36 Mbit QDR-II SRAM — what it is and where it fits
The CY7C1413JV18-200BZXI is a 36 Mbit synchronous QDR-II SRAM from Cypress (now Infineon), organized as 2M×18 and clocked at 200 MHz. It uses a parallel memory interface and operates from a 1.7 V to 1.9 V supply. The QDR-II architecture eliminates bus-turnaround dead cycles by dedicating separate read and write data ports, making it a fit for high-throughput buffer applications in networking switches, telecom line cards, and test equipment where back-to-back read-write throughput matters.
200 MHz clock — what it means for the bus
At 200 MHz, the QDR-II interface operates at double data rate on each clock edge. The 1.7 V to 1.9 V supply keeps I/O levels compatible with low-voltage ASIC or FPGA banks.

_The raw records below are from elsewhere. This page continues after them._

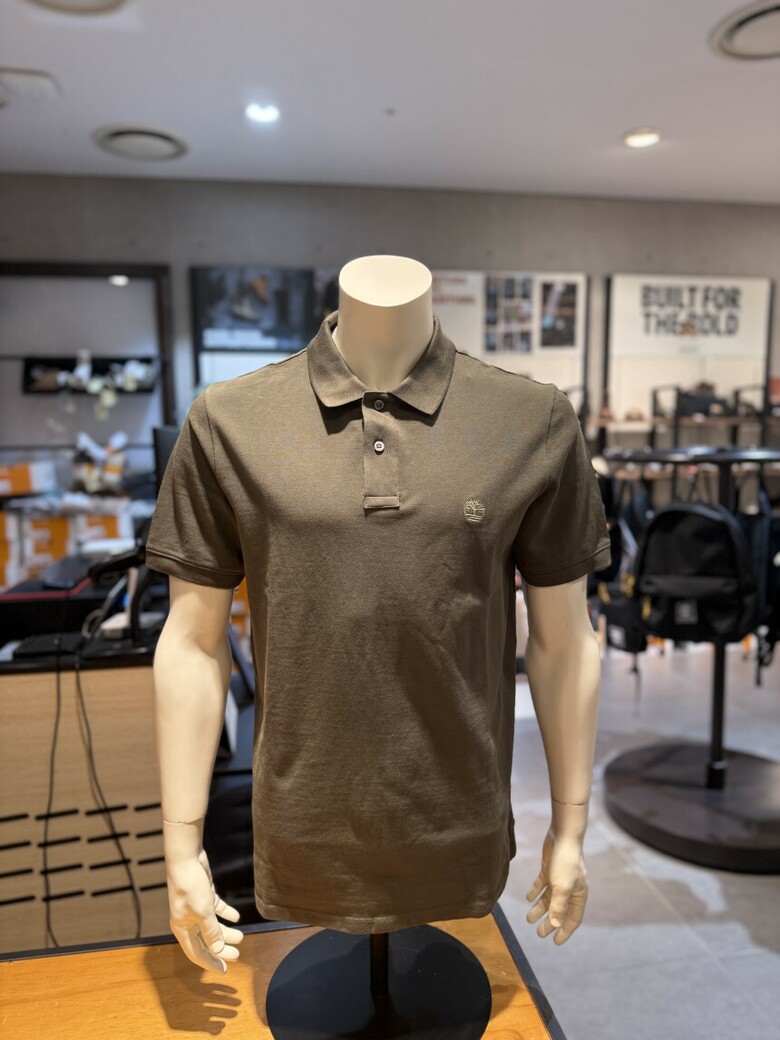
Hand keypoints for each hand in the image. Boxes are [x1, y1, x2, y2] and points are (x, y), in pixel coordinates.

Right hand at [167, 847, 243, 972]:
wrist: (186, 859)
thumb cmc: (191, 886)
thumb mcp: (203, 912)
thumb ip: (211, 931)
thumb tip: (218, 950)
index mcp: (182, 929)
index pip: (196, 953)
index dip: (210, 963)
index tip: (225, 970)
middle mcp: (188, 921)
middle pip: (206, 941)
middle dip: (222, 949)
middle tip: (238, 955)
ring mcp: (196, 908)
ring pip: (213, 926)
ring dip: (226, 932)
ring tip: (241, 937)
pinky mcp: (204, 896)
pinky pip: (216, 910)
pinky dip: (226, 914)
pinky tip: (236, 917)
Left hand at [526, 825, 587, 944]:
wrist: (562, 835)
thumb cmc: (565, 862)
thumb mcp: (562, 887)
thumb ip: (559, 907)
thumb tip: (556, 925)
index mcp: (578, 895)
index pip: (573, 918)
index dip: (565, 930)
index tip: (555, 942)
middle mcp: (570, 888)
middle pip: (559, 910)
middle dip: (549, 922)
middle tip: (538, 933)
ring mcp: (559, 878)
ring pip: (549, 898)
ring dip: (540, 908)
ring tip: (529, 919)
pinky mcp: (550, 868)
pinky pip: (542, 884)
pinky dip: (535, 891)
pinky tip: (528, 898)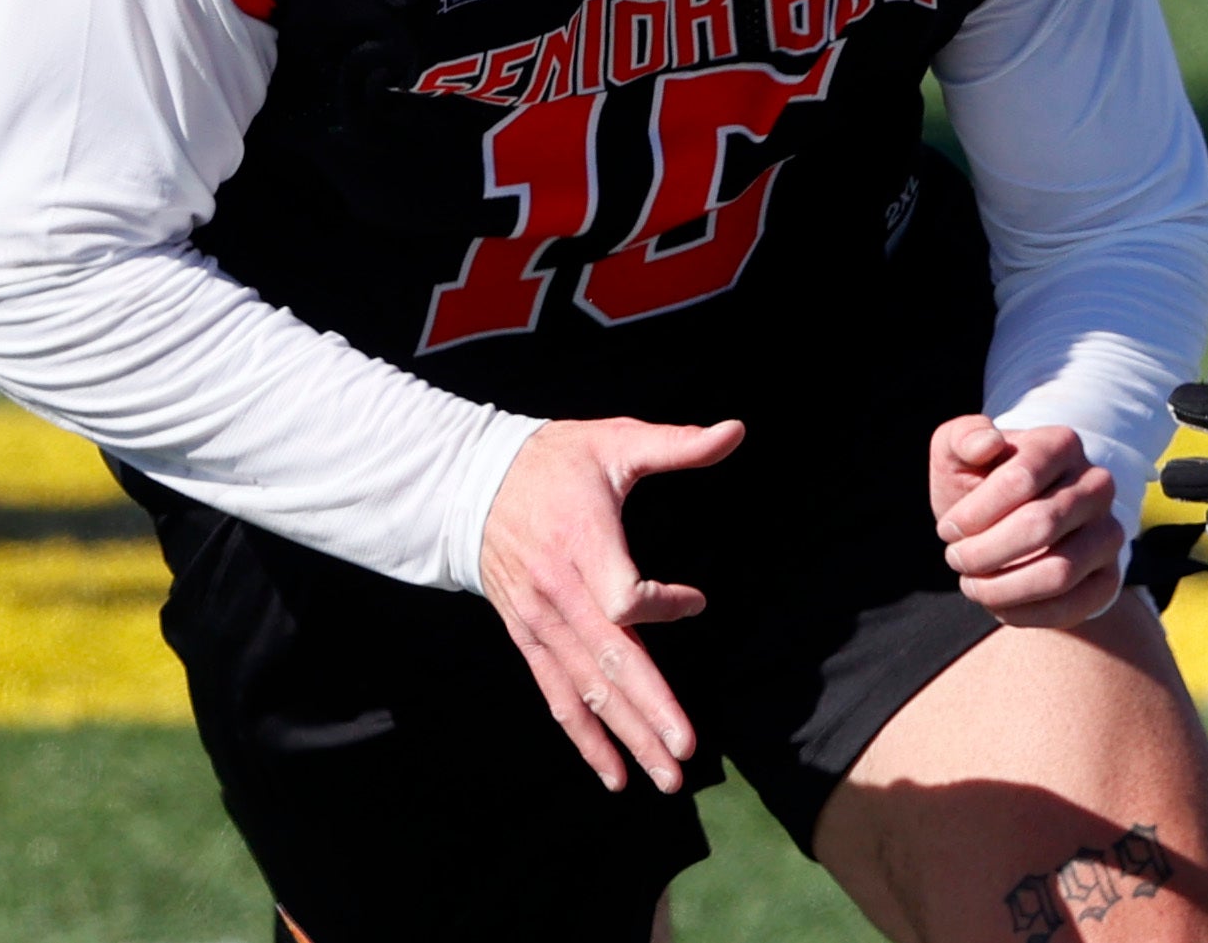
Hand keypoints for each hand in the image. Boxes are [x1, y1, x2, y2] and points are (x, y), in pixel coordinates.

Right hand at [479, 415, 741, 794]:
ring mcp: (540, 622)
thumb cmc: (555, 462)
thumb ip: (676, 444)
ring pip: (586, 689)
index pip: (621, 596)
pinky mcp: (528, 638)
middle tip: (686, 752)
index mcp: (582, 542)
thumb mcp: (614, 441)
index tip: (696, 601)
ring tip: (664, 777)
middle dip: (649, 711)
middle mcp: (559, 592)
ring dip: (625, 736)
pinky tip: (614, 774)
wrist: (471, 484)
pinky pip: (557, 695)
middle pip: (609, 661)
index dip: (660, 605)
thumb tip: (736, 431)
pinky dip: (584, 737)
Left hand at [928, 415, 1121, 627]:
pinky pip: (1072, 606)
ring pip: (1059, 572)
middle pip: (1040, 525)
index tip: (947, 530)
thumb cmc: (978, 485)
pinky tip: (997, 604)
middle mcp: (1096, 485)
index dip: (974, 514)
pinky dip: (1024, 613)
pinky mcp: (1108, 578)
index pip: (1020, 479)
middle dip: (984, 552)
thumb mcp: (956, 453)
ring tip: (972, 584)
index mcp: (1061, 444)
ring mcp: (1109, 532)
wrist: (1007, 527)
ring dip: (1001, 587)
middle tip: (955, 559)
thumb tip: (988, 444)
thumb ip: (963, 438)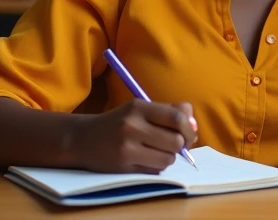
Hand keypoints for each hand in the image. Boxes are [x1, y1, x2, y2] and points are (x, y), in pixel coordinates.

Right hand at [74, 100, 197, 173]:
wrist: (83, 139)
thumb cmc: (119, 122)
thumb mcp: (141, 108)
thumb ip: (169, 111)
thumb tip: (194, 128)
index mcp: (139, 107)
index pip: (177, 117)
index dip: (190, 127)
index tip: (189, 132)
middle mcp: (132, 126)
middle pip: (176, 141)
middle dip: (181, 145)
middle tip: (175, 144)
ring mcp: (126, 148)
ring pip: (168, 158)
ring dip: (169, 157)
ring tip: (157, 151)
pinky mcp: (123, 166)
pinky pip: (155, 170)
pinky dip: (157, 166)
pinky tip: (146, 159)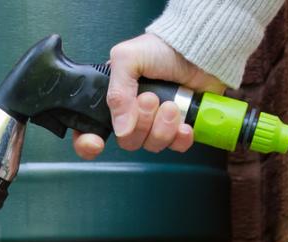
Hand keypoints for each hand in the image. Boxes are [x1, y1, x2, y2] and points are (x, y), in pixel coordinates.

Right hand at [73, 33, 225, 159]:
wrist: (200, 49)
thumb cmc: (163, 48)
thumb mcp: (127, 59)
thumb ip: (117, 93)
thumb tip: (121, 129)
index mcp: (114, 99)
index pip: (90, 130)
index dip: (88, 142)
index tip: (97, 143)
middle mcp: (132, 114)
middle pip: (126, 140)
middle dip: (141, 123)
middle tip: (152, 99)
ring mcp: (156, 123)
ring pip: (150, 145)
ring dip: (162, 127)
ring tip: (171, 105)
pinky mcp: (179, 128)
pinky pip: (175, 147)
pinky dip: (179, 138)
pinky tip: (184, 124)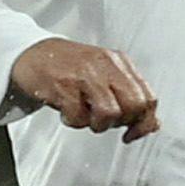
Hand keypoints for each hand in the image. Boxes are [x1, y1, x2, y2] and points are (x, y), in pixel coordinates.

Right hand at [11, 37, 159, 140]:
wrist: (31, 53)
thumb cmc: (69, 67)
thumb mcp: (105, 77)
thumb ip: (129, 98)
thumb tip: (152, 125)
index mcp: (119, 63)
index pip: (148, 97)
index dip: (145, 121)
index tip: (134, 132)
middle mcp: (105, 65)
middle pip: (133, 105)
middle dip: (121, 122)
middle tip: (105, 120)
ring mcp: (84, 74)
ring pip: (109, 113)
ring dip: (97, 124)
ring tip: (85, 115)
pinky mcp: (63, 85)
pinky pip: (78, 116)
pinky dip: (73, 121)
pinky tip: (67, 110)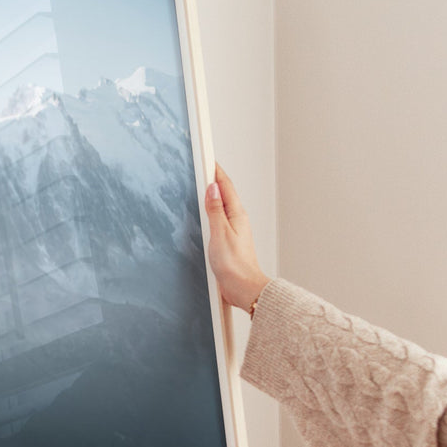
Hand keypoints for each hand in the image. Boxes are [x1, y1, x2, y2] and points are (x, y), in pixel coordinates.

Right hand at [205, 164, 270, 311]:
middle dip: (213, 179)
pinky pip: (219, 219)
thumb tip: (212, 189)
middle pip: (224, 194)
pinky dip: (212, 211)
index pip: (225, 186)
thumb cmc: (234, 265)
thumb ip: (215, 210)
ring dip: (213, 195)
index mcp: (236, 215)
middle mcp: (237, 220)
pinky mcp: (229, 241)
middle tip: (203, 166)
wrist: (244, 288)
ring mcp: (233, 231)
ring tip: (203, 184)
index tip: (207, 158)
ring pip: (222, 206)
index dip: (216, 171)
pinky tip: (206, 214)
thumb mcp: (220, 234)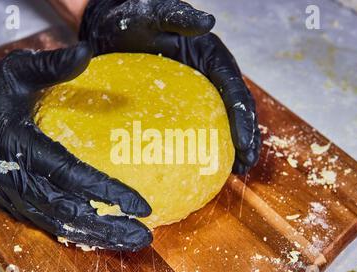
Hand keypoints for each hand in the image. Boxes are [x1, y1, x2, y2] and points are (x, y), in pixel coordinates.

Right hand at [0, 43, 151, 250]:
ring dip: (97, 237)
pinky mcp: (14, 202)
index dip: (107, 192)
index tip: (140, 205)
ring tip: (131, 242)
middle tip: (144, 235)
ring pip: (60, 224)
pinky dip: (77, 234)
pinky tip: (102, 237)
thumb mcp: (16, 71)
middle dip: (109, 226)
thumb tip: (86, 50)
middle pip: (69, 211)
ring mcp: (13, 195)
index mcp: (20, 145)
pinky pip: (49, 224)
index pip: (71, 174)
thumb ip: (51, 66)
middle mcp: (17, 178)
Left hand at [79, 0, 261, 174]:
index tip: (244, 144)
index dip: (243, 118)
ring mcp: (197, 90)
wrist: (111, 28)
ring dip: (232, 145)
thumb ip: (178, 16)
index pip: (234, 89)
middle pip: (236, 109)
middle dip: (245, 137)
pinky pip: (198, 123)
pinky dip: (206, 143)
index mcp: (212, 56)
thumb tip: (208, 21)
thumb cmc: (132, 18)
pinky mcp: (181, 101)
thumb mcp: (153, 14)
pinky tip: (202, 163)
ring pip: (222, 119)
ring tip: (235, 171)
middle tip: (245, 165)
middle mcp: (210, 75)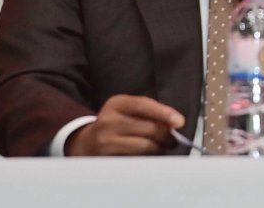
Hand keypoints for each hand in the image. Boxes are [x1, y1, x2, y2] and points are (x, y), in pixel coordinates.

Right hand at [65, 95, 183, 155]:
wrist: (84, 143)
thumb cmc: (115, 126)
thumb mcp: (127, 112)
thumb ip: (149, 113)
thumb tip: (175, 123)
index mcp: (116, 103)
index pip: (143, 104)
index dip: (164, 113)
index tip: (179, 122)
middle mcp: (108, 120)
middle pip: (147, 128)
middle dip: (166, 136)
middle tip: (173, 140)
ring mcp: (105, 140)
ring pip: (144, 146)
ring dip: (158, 148)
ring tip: (161, 148)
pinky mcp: (106, 159)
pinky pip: (135, 160)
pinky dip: (146, 159)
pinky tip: (148, 157)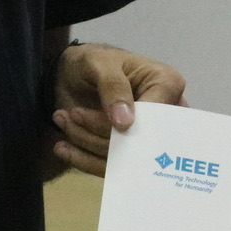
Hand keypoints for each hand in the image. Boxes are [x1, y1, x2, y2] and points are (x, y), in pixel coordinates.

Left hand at [51, 42, 187, 177]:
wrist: (73, 76)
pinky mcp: (130, 153)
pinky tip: (63, 147)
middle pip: (140, 142)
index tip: (81, 115)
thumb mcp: (99, 63)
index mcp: (167, 85)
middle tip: (68, 119)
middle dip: (98, 136)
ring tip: (63, 122)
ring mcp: (149, 137)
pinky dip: (85, 160)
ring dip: (87, 144)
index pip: (152, 117)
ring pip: (123, 158)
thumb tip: (125, 124)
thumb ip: (113, 87)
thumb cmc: (92, 63)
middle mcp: (165, 116)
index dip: (121, 124)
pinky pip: (113, 168)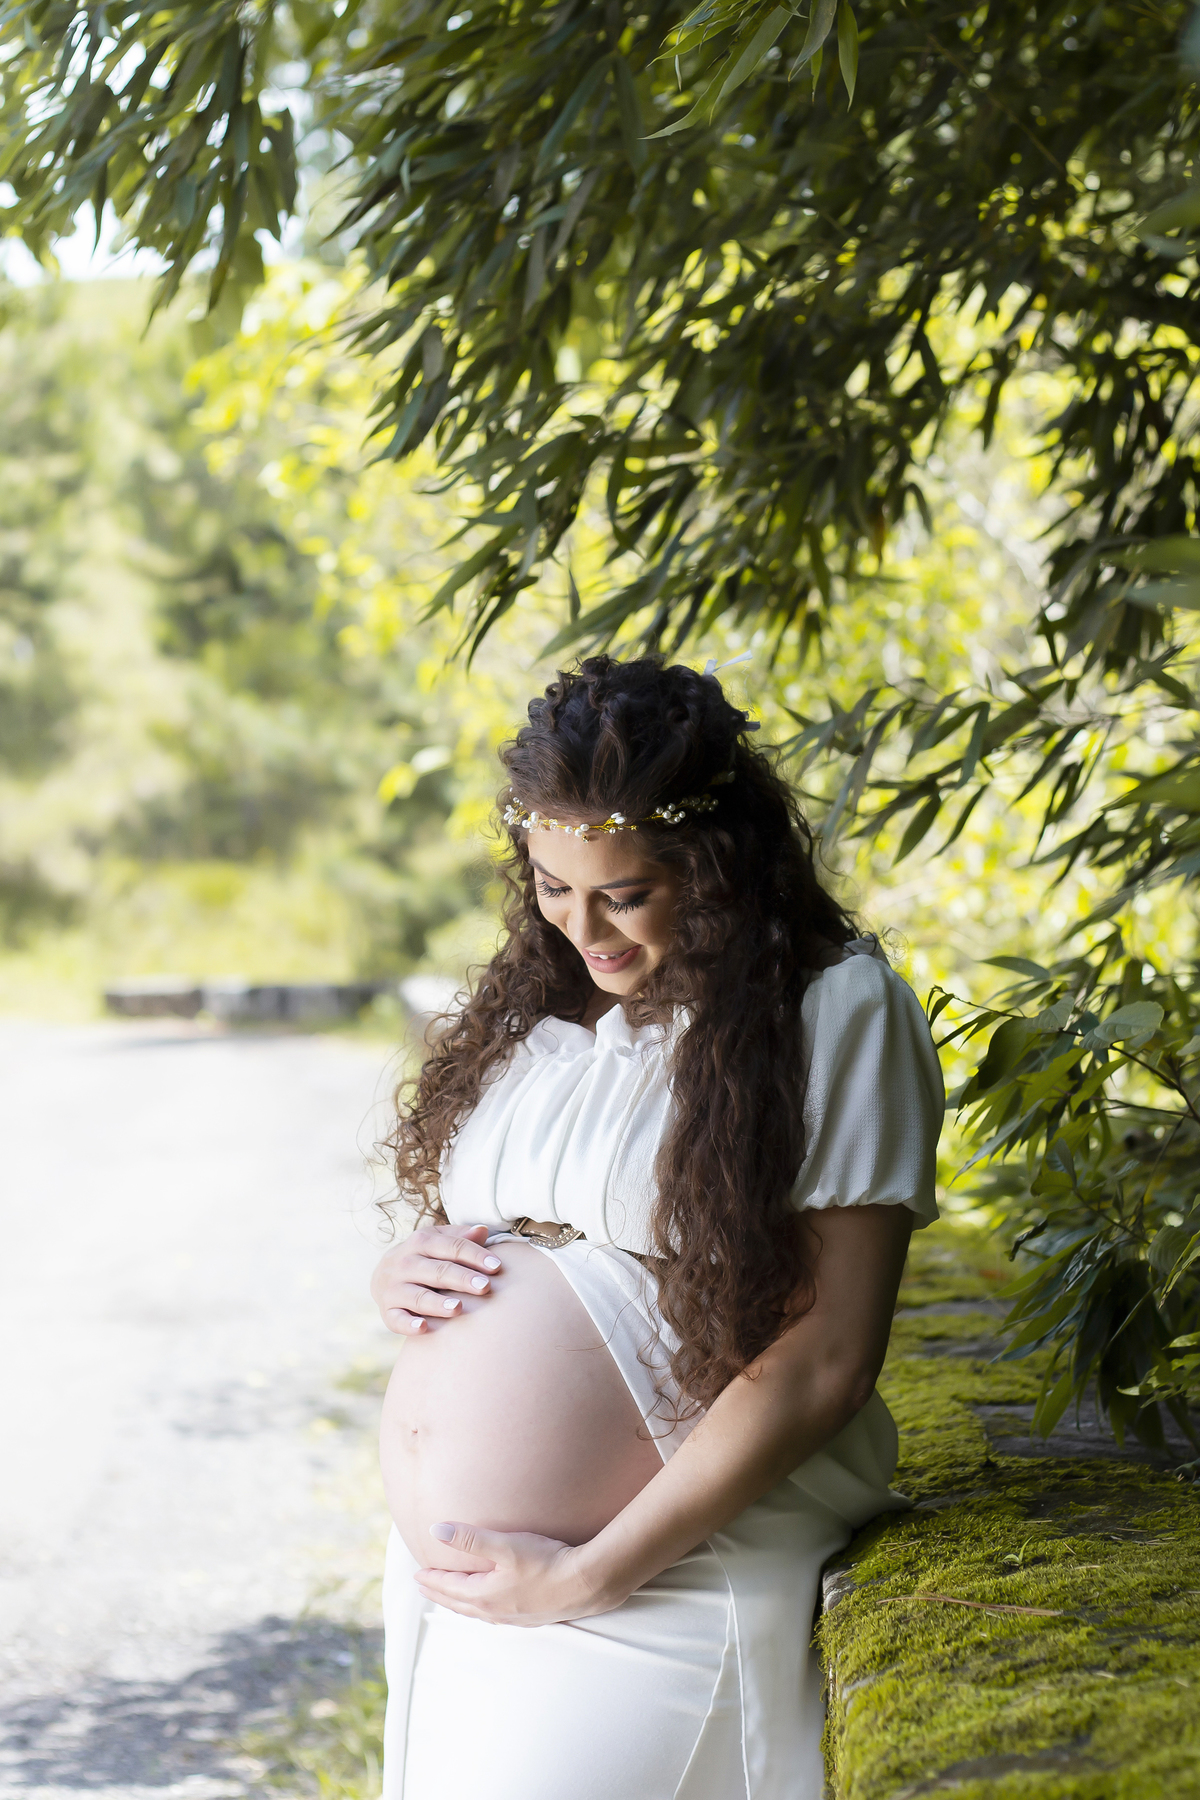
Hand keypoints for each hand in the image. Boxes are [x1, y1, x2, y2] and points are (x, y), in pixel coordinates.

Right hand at [370, 1223, 501, 1335]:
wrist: (384, 1276)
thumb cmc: (424, 1257)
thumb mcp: (438, 1241)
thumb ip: (460, 1238)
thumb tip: (483, 1230)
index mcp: (420, 1241)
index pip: (450, 1246)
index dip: (474, 1255)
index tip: (496, 1266)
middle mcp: (404, 1263)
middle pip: (436, 1270)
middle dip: (461, 1278)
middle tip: (484, 1287)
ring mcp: (393, 1288)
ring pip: (417, 1296)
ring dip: (437, 1303)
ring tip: (458, 1308)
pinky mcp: (387, 1311)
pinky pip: (396, 1319)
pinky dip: (408, 1324)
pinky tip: (423, 1327)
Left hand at [415, 1521, 623, 1625]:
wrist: (585, 1584)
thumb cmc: (545, 1562)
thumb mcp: (505, 1545)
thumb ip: (470, 1538)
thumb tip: (436, 1531)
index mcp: (485, 1596)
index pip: (450, 1587)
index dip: (433, 1580)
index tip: (418, 1575)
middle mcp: (496, 1612)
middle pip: (459, 1603)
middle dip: (441, 1594)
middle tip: (426, 1588)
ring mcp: (513, 1618)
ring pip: (477, 1612)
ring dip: (460, 1603)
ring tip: (453, 1598)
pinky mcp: (530, 1617)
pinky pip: (495, 1615)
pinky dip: (481, 1609)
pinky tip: (491, 1606)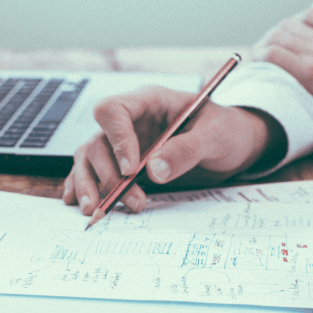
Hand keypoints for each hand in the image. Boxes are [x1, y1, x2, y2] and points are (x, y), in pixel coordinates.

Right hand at [63, 86, 276, 214]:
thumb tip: (153, 171)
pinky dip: (82, 187)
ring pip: (89, 158)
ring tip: (97, 210)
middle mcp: (130, 121)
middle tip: (131, 201)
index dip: (117, 140)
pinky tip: (78, 203)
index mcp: (149, 101)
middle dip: (107, 174)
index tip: (130, 169)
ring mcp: (123, 143)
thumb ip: (186, 150)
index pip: (113, 110)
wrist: (235, 145)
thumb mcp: (215, 136)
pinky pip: (93, 172)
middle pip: (97, 141)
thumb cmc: (227, 131)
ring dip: (90, 185)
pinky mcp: (122, 164)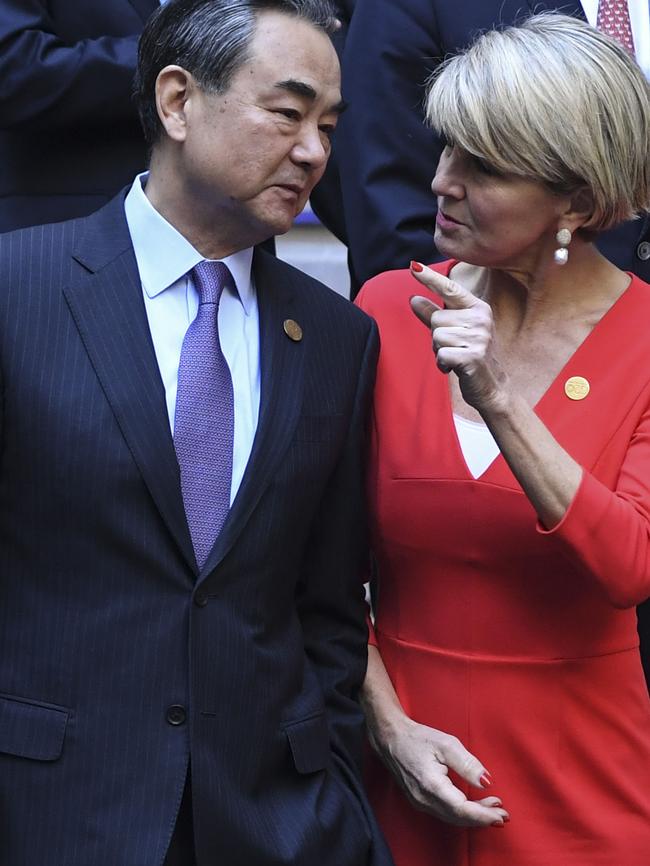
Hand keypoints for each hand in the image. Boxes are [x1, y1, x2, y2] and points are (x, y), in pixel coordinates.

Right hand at [372, 715, 508, 827]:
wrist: (390, 738)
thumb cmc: (417, 738)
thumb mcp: (446, 744)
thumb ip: (467, 764)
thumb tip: (486, 782)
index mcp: (431, 785)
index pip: (462, 809)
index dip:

Industrial temperature range — deployment context
Rated for −40°C to 85°C ambient, this part is suited for outdoor telecom cabinets, industrial controllers, and test-floor instrumentation. Not rated for under-hood automotive or downhole environments — those would need an extended-range or AEC-Q100 qualified SRAM. The 165-LBGA (15×17 mm) footprint is a standard BGA for high-density memory; plan for X-ray inspection and rework capability if hand-assembling prototypes.